**Activity:** What is needed is an exact reproduction of the listing, without its pictures.

################

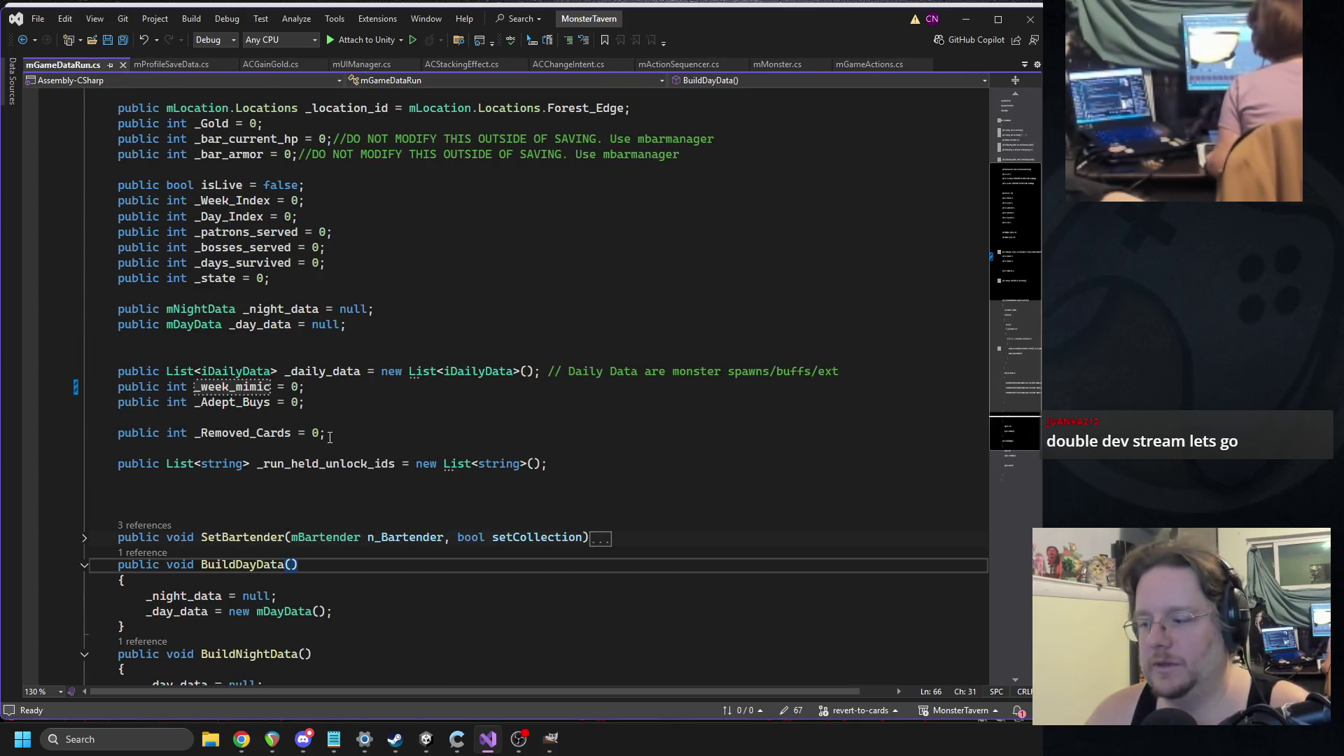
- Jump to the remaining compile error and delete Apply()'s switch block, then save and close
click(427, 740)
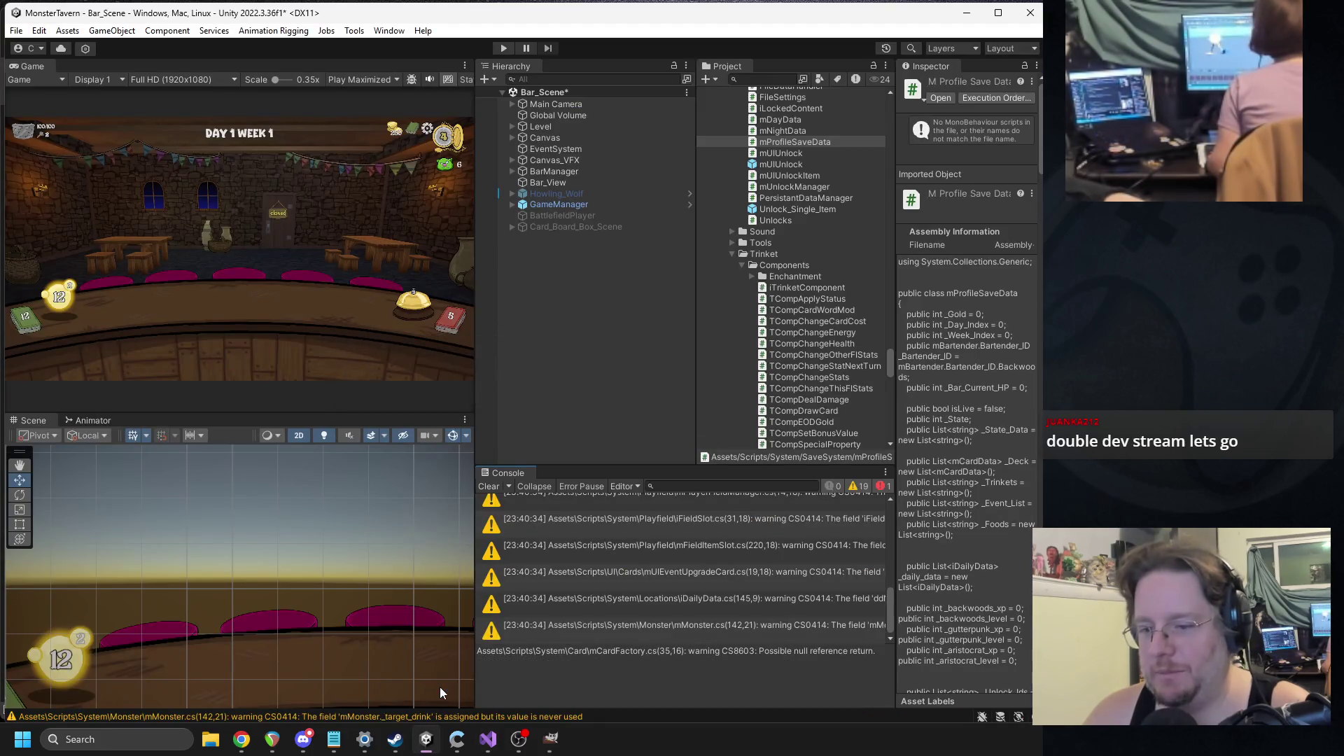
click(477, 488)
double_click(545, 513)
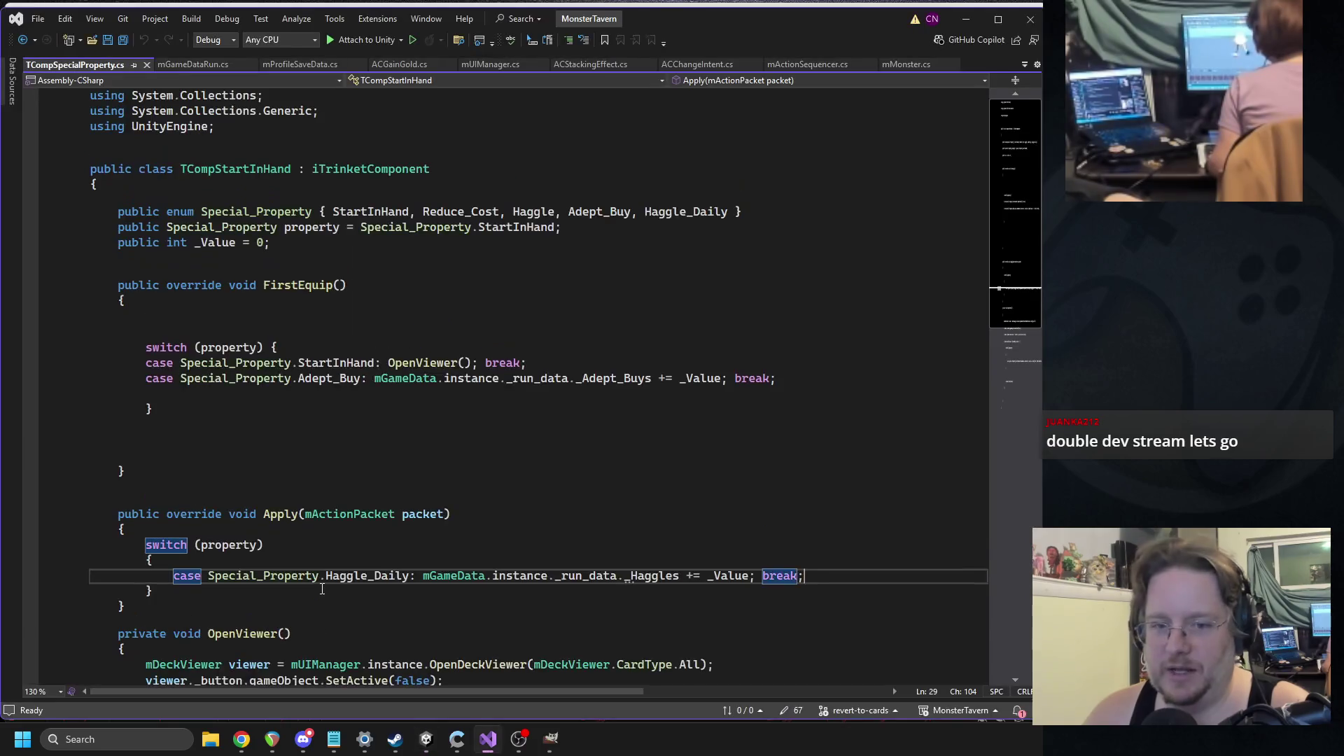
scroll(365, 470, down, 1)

################

**Answer to the problem:**
- Jump to the remaining compile error and delete Apply()'s switch block, then save and close
click(427, 740)
click(477, 488)
double_click(545, 513)
scroll(365, 470, down, 1)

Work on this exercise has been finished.